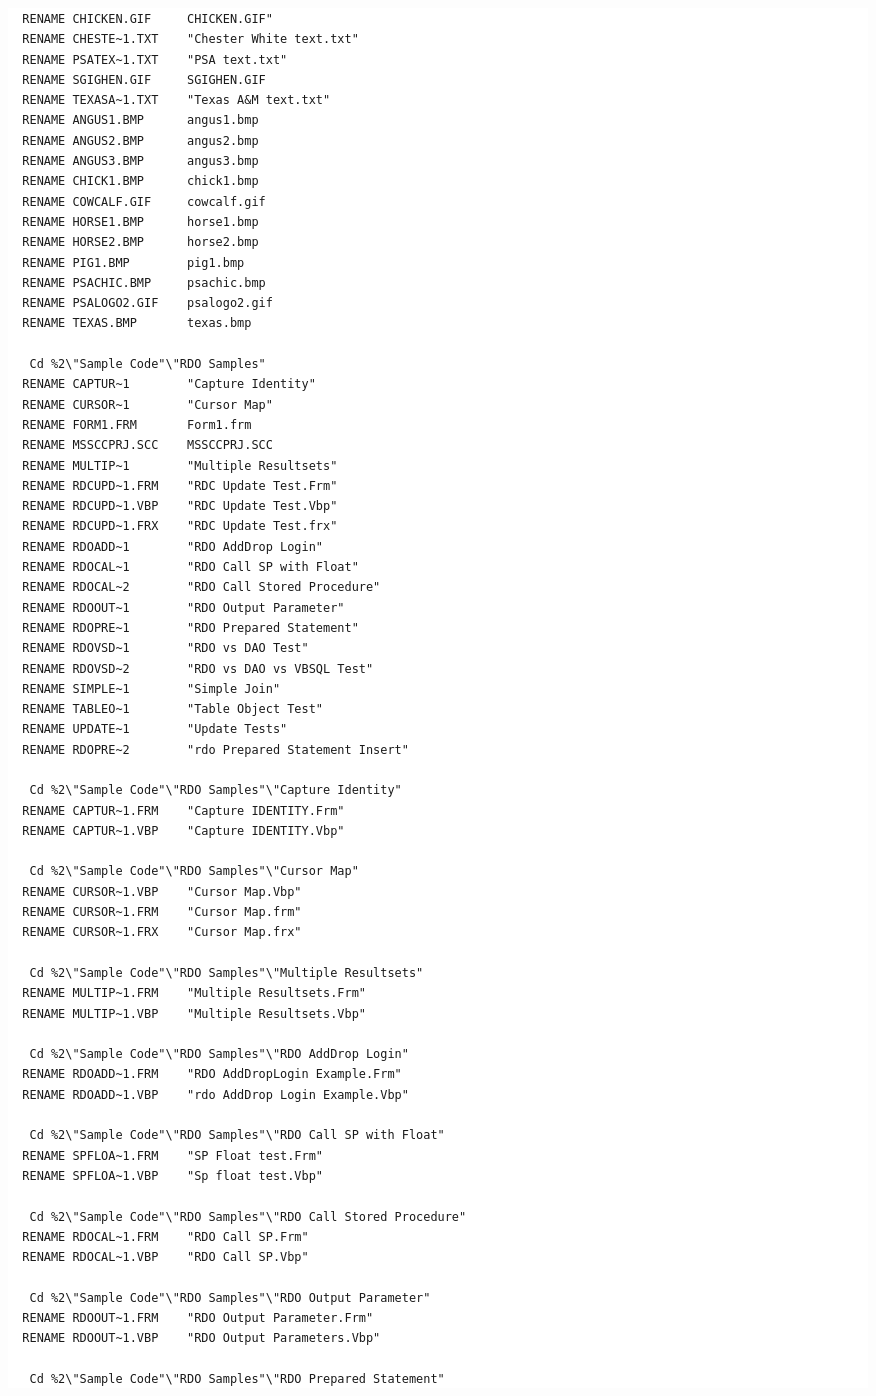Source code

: 	  RENAME CHICKEN.GIF     CHICKEN.GIF"
	  RENAME CHESTE~1.TXT    "Chester White text.txt"
	  RENAME PSATEX~1.TXT    "PSA text.txt"
	  RENAME SGIGHEN.GIF     SGIGHEN.GIF
	  RENAME TEXASA~1.TXT    "Texas A&M text.txt"
	  RENAME ANGUS1.BMP      angus1.bmp
	  RENAME ANGUS2.BMP      angus2.bmp
	  RENAME ANGUS3.BMP      angus3.bmp
	  RENAME CHICK1.BMP      chick1.bmp
	  RENAME COWCALF.GIF     cowcalf.gif
	  RENAME HORSE1.BMP      horse1.bmp
	  RENAME HORSE2.BMP      horse2.bmp
	  RENAME PIG1.BMP        pig1.bmp
	  RENAME PSACHIC.BMP     psachic.bmp
	  RENAME PSALOGO2.GIF    psalogo2.gif
	  RENAME TEXAS.BMP       texas.bmp
	
	   Cd %2\"Sample Code"\"RDO Samples"
	  RENAME CAPTUR~1        "Capture Identity"
	  RENAME CURSOR~1        "Cursor Map"
	  RENAME FORM1.FRM       Form1.frm
	  RENAME MSSCCPRJ.SCC    MSSCCPRJ.SCC
	  RENAME MULTIP~1        "Multiple Resultsets"
	  RENAME RDCUPD~1.FRM    "RDC Update Test.Frm"
	  RENAME RDCUPD~1.VBP    "RDC Update Test.Vbp"
	  RENAME RDCUPD~1.FRX    "RDC Update Test.frx"
	  RENAME RDOADD~1        "RDO AddDrop Login"
	  RENAME RDOCAL~1        "RDO Call SP with Float"
	  RENAME RDOCAL~2        "RDO Call Stored Procedure"
	  RENAME RDOOUT~1        "RDO Output Parameter"
	  RENAME RDOPRE~1        "RDO Prepared Statement"
	  RENAME RDOVSD~1        "RDO vs DAO Test"
	  RENAME RDOVSD~2        "RDO vs DAO vs VBSQL Test"
	  RENAME SIMPLE~1        "Simple Join"
	  RENAME TABLEO~1        "Table Object Test"
	  RENAME UPDATE~1        "Update Tests"
	  RENAME RDOPRE~2        "rdo Prepared Statement Insert"
	
	   Cd %2\"Sample Code"\"RDO Samples"\"Capture Identity"
	  RENAME CAPTUR~1.FRM    "Capture IDENTITY.Frm"
	  RENAME CAPTUR~1.VBP    "Capture IDENTITY.Vbp"
	
	   Cd %2\"Sample Code"\"RDO Samples"\"Cursor Map"
	  RENAME CURSOR~1.VBP    "Cursor Map.Vbp"
	  RENAME CURSOR~1.FRM    "Cursor Map.frm"
	  RENAME CURSOR~1.FRX    "Cursor Map.frx"
	
	   Cd %2\"Sample Code"\"RDO Samples"\"Multiple Resultsets"
	  RENAME MULTIP~1.FRM    "Multiple Resultsets.Frm"
	  RENAME MULTIP~1.VBP    "Multiple Resultsets.Vbp"
	
	   Cd %2\"Sample Code"\"RDO Samples"\"RDO AddDrop Login"
	  RENAME RDOADD~1.FRM    "RDO AddDropLogin Example.Frm"
	  RENAME RDOADD~1.VBP    "rdo AddDrop Login Example.Vbp"
	
	   Cd %2\"Sample Code"\"RDO Samples"\"RDO Call SP with Float"
	  RENAME SPFLOA~1.FRM    "SP Float test.Frm"
	  RENAME SPFLOA~1.VBP    "Sp float test.Vbp"
	
	   Cd %2\"Sample Code"\"RDO Samples"\"RDO Call Stored Procedure"
	  RENAME RDOCAL~1.FRM    "RDO Call SP.Frm"
	  RENAME RDOCAL~1.VBP    "RDO Call SP.Vbp"
	
	   Cd %2\"Sample Code"\"RDO Samples"\"RDO Output Parameter"
	  RENAME RDOOUT~1.FRM    "RDO Output Parameter.Frm"
	  RENAME RDOOUT~1.VBP    "RDO Output Parameters.Vbp"
	
	   Cd %2\"Sample Code"\"RDO Samples"\"RDO Prepared Statement"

■ ■ ■ ■ ■

■ Your objective
Find every line in the data above that contains the string "Cursor", and copy each of those lines in full.

■ Answer to this exercise
	  RENAME CURSOR~1        "Cursor Map"
	   Cd %2\"Sample Code"\"RDO Samples"\"Cursor Map"
	  RENAME CURSOR~1.VBP    "Cursor Map.Vbp"
	  RENAME CURSOR~1.FRM    "Cursor Map.frm"
	  RENAME CURSOR~1.FRX    "Cursor Map.frx"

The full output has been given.